28 de enero de 2020, 15:44:39
Opinion


Nadalizar España

David Ortega Gutiérrez


No debe ser muy corrector verbalizar el nombre de una persona, mejor dicho, su apellido, pero todos entendemos a qué nos referimos cuando afirmamos que sería muy bueno para nuestra querida España nadalizarla, esto es, seguir el ejemplo de Rafa Nadal. Hace pocos días 100 personalidades relacionadas con el mundo del deporte, principalmente deportistas de élite, han elegido a Rafa Nadal como el mejor deportista español de todos los tiempos, por detrás han quedado otros dos auténticos campeones del deporte mundial, Induráin y Gasol.

De entrada no puedo estar más de acuerdo con el resultado de la elección, sinceramente Rafa está demostrando ser único. Creo que en la vida los ejemplos y modelos a seguir son muy importantes, especialmente para nuestros jóvenes, aunque también pienso que los mayores igualmente tenemos que tomar nota de muchas de las buenas virtudes que como deportista y, sobre todo, persona, destila nuestro Rafa. En un momento de crisis y cierto desánimo nacional, todos debemos aprender del camino y ejemplo, ya cotidiano, que nos ofrece nuestro tenista más universal.

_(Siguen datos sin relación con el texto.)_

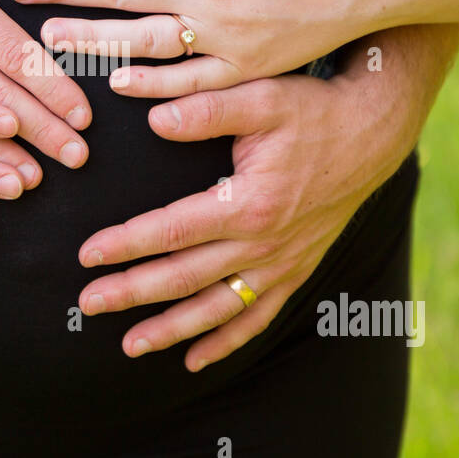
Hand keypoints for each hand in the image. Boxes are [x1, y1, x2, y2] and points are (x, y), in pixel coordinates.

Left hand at [74, 64, 422, 369]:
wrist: (372, 134)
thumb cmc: (313, 111)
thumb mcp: (262, 98)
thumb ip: (207, 110)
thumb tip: (155, 119)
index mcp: (249, 204)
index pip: (172, 231)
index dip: (125, 244)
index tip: (86, 255)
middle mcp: (264, 244)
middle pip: (185, 277)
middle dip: (132, 293)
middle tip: (88, 304)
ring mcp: (281, 264)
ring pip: (216, 309)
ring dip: (171, 330)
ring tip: (129, 345)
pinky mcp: (294, 271)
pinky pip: (256, 318)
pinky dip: (225, 342)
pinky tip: (194, 360)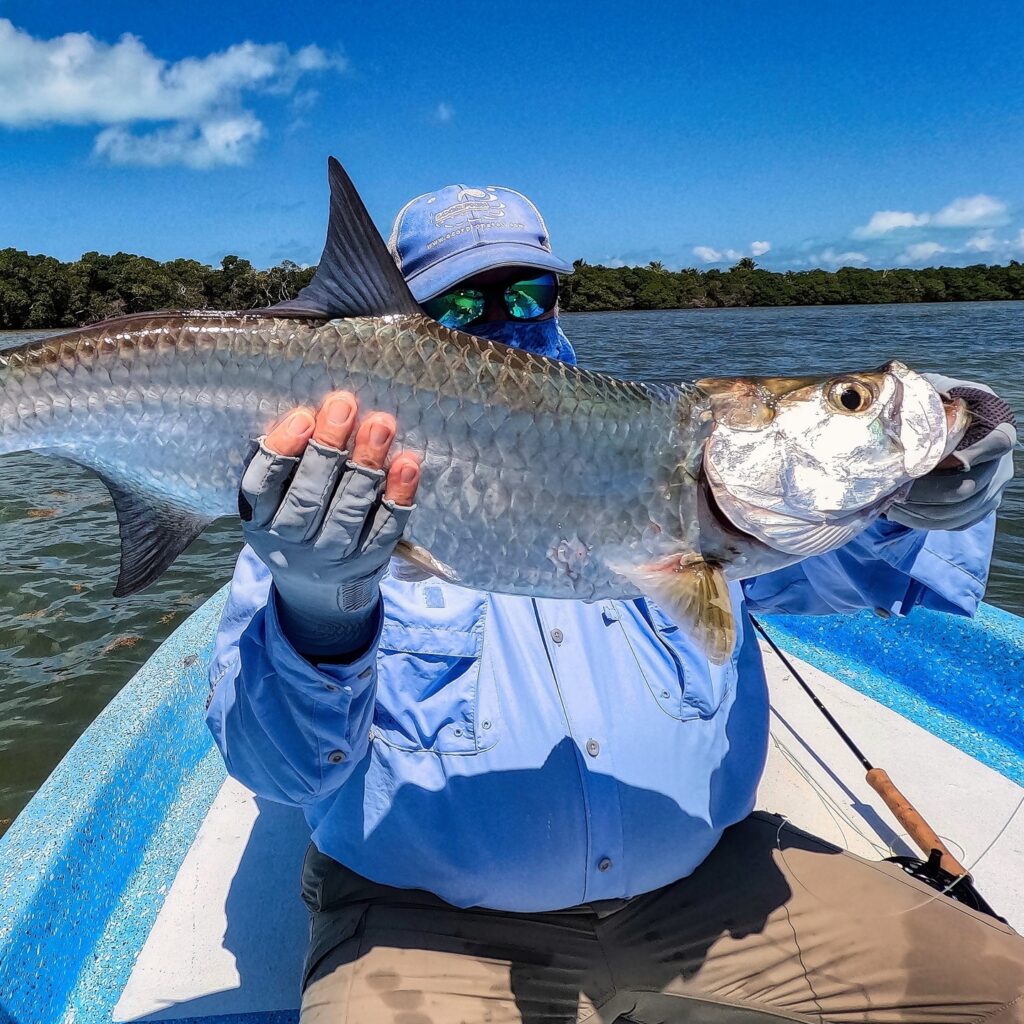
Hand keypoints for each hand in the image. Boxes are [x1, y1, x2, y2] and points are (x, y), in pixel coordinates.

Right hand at [238, 391, 420, 656]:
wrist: (318, 590)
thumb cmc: (294, 520)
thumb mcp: (274, 499)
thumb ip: (287, 461)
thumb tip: (314, 414)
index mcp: (259, 521)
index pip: (262, 486)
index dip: (280, 451)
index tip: (302, 417)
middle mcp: (291, 544)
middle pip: (308, 497)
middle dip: (328, 448)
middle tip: (344, 405)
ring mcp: (332, 556)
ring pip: (348, 511)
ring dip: (366, 465)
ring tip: (380, 425)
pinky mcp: (369, 561)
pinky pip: (386, 527)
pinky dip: (398, 495)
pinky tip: (407, 463)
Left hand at [887, 373, 1016, 531]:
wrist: (941, 429)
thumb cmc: (939, 406)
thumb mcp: (937, 391)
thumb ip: (932, 390)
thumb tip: (915, 390)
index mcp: (998, 430)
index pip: (998, 443)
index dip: (977, 453)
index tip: (950, 459)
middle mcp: (1001, 464)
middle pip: (971, 487)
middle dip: (930, 492)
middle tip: (897, 489)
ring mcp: (991, 489)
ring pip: (960, 511)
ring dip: (922, 511)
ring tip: (890, 503)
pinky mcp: (976, 508)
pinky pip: (954, 523)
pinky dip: (924, 522)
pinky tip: (898, 512)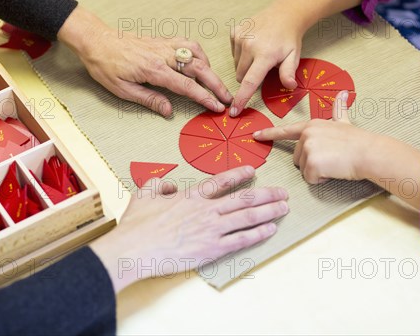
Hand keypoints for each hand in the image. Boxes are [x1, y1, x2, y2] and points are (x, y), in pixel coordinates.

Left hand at [58, 7, 232, 116]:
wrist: (96, 40)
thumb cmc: (105, 67)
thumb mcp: (122, 90)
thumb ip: (149, 100)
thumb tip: (169, 111)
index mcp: (154, 70)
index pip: (187, 86)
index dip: (204, 97)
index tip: (217, 106)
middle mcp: (163, 55)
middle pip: (199, 68)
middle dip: (216, 84)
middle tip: (227, 97)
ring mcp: (164, 45)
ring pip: (196, 53)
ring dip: (210, 68)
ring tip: (215, 82)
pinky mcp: (163, 40)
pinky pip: (188, 44)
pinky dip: (199, 53)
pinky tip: (201, 63)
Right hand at [90, 166, 288, 291]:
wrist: (134, 249)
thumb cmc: (137, 224)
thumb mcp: (143, 194)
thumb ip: (158, 184)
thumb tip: (169, 184)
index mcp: (191, 196)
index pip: (221, 181)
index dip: (239, 174)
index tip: (252, 170)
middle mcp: (206, 210)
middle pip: (243, 199)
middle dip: (266, 194)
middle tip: (283, 192)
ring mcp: (211, 229)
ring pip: (247, 216)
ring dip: (269, 211)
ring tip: (284, 207)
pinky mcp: (212, 249)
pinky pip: (241, 239)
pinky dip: (258, 233)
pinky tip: (271, 229)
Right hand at [229, 0, 305, 116]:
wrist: (285, 13)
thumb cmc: (289, 38)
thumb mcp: (294, 57)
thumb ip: (288, 73)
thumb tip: (289, 87)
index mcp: (264, 55)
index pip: (249, 82)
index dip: (241, 99)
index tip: (233, 111)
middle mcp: (249, 46)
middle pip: (241, 75)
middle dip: (249, 77)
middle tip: (263, 67)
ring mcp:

En primer lugar, es realmente admirable su tesón ante las adversidades, acompañado de una gran perseverancia. Estimo que esta es una de las claves del éxito en cualquier proyecto vital relevante y, en eso, los españoles precisamos de mejora. Ya Kant en su Antropología señalaba del pueblo español esta importante laguna, la perseverancia. Además, no hay que caer en desánimos o quejas inútiles o fútiles, nada aportan, a los problemas hay que plantarles cara con realismo e inteligencia, y si toca retirarse momentáneamente para coger impulso -tal y como ha hecho Rafa-, pues se toma la decisión con todas sus consecuencias. Buen diagnóstico y buen tratamiento.

Junto a la perseverancia necesaria para mantenerse en la cumbre, está la planificación, el método, el trabajo riguroso. Rafa es un verdadero currante, el éxito es fruto del trabajo bien planificado, en eso me recuerda también a Induráin, ambos son dos grandes estrategas, saben cuándo hay que atacar y cuando hay que apretar los dientes y sufrir y aguantar. La palabra sufrimiento en el éxito para la vida es muy importante, y la utilizamos demasiado poco, el éxito casi siempre es proporcional al esfuerzo y al sacrificio, casi nada es gratis.

En tercer lugar destacaría la humildad del inteligente, ya lo decía San Agustín, cuatro cosas son importantes en la vida: humildad, humildad, humildad y humildad. No le faltaba razón, la humildad es la antesala de la sabiduría, como la soberbia lo es de la estupidez. A ello se une el respeto por el adversario y una elegancia natural en la victoria y en la derrota: saber ganar y, sobre todo, saber perder. Es en la derrota cuando realmente se aprende.

También es clave dejarse asesorar y escuchar a las personas preparadas. Detrás de Rafa, sin duda, hay un gran equipo. Nada se consigue sin equipo, y eso que el tenis, a diferencia del baloncesto o el futbol, es un deporte individual, pero para el nivel en el que está Rafa, el equipo es importante. Y, por último, y concluyo, el carácter es también esencial en la vida, y Rafa lo tiene, un carácter para el deporte, para la competición, es muy difícil aguantar la presión en los momentos decisivos, ahí se descubre a un gran campeón, y Rafa en los momentos claves, está. Tenemos un buen modelo cerca, aprovechémoslo, si todos aprendemos alguna de estas virtudes, seguro que a España y a los españoles nos irá mejor.